This course introduces technologies and mathematical tools for simulating, modeling, and controlling human/animal/robot movements. Students will be exposed to integrated knowledge and techniques across computer graphics, robotics, machine learning and biomechanics. The topics include human kinematic modeling, numerical integration, multi-body simulation, muscle dynamics, keyframe interpolation, trajectory optimization, reinforcement learning, feedback control for motor skills, motion capture, data-driven motion synthesis, and differentiable physics simulation. Students who successfully complete this course will be able to use and program physics simulator for character animation or robotic applications, to design/train control policies for locomotion or manipulation tasks on virtual agents, and to leverage motion capture data for synthesizing realistic virtual humans.
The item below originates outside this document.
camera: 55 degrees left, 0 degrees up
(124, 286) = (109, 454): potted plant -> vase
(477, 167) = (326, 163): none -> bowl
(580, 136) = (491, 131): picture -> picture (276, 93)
The evaluation of this course is based on five programming projects.
List of topics:
Rigid body simulation
Contact and collision
Articulated rigid bodies
Learning motor skills
Muscles and skins
Differentiable physics simulation
The course grade is based on the following five programming projects:
Project 1: The Twister Game (20%): Implemtn an inverse kinematics solver for a human figure by formulating and solving a multi-objective optimization problem.
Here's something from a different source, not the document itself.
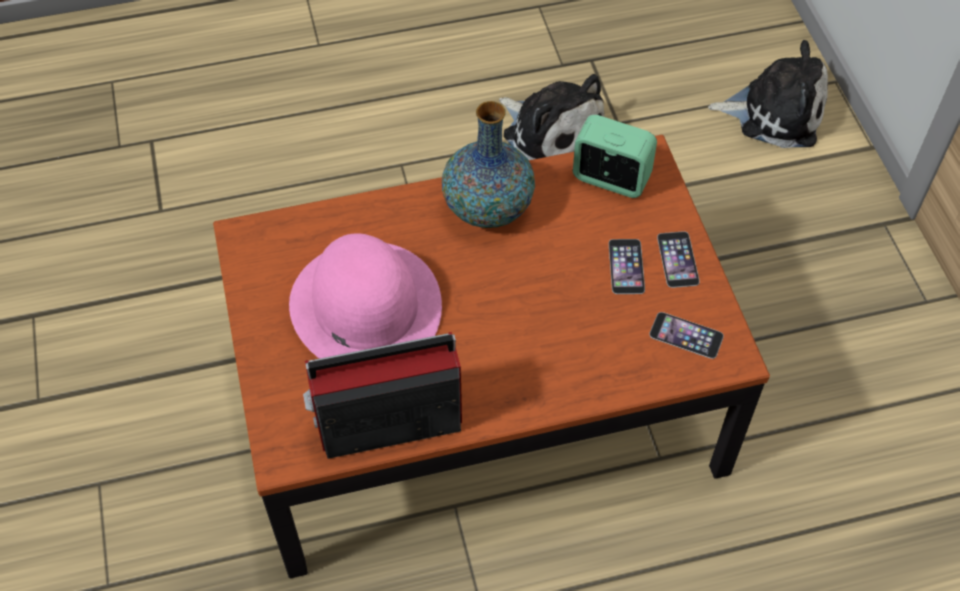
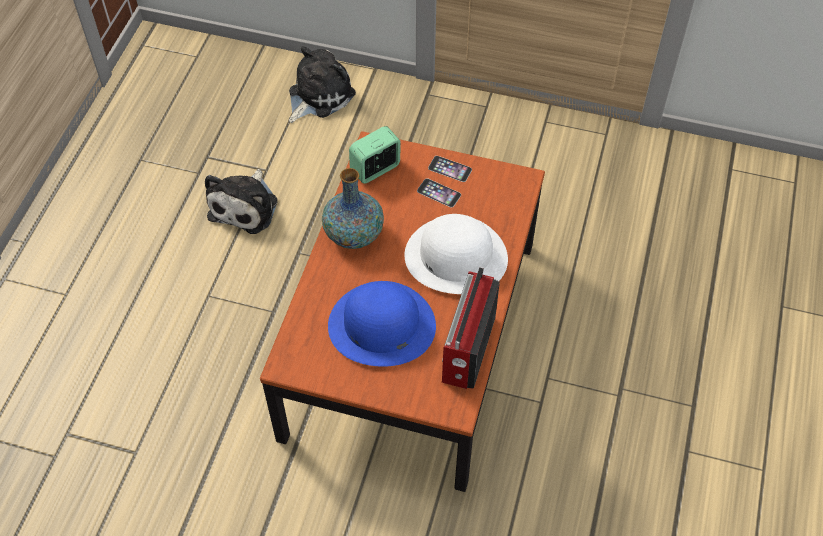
camera: 60 degrees left, 0 degrees up
(365, 305) = (381, 325): pink hat -> blue hat
(532, 336) = (455, 256): none -> white hat
(550, 132) = (246, 206): plush toy -> plush toy turned 120 degrees clockwise
(686, 335) = (499, 190): phone -> none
Project 2: Rigid Body Sento (16%): Augment a rigid body physics engine with a simple fluid model to simulate (articulated) rigid bodies in a swimming pool.
Project 3: Diving into the Deep End (16%): Create a keyframe animation of platform diving and control a physically simulated character to track the diving motion using PD feedback control.
Project 4: Rise Up! (24%): Formulate and solve a trajectory optimization problem that maximizes the height of a vertical jump on the diving board.
Project 5: Sink or Swim (24%): Learn to use the toolchain for deep reinforcement learning to train the character to swim back to the surface after the dive.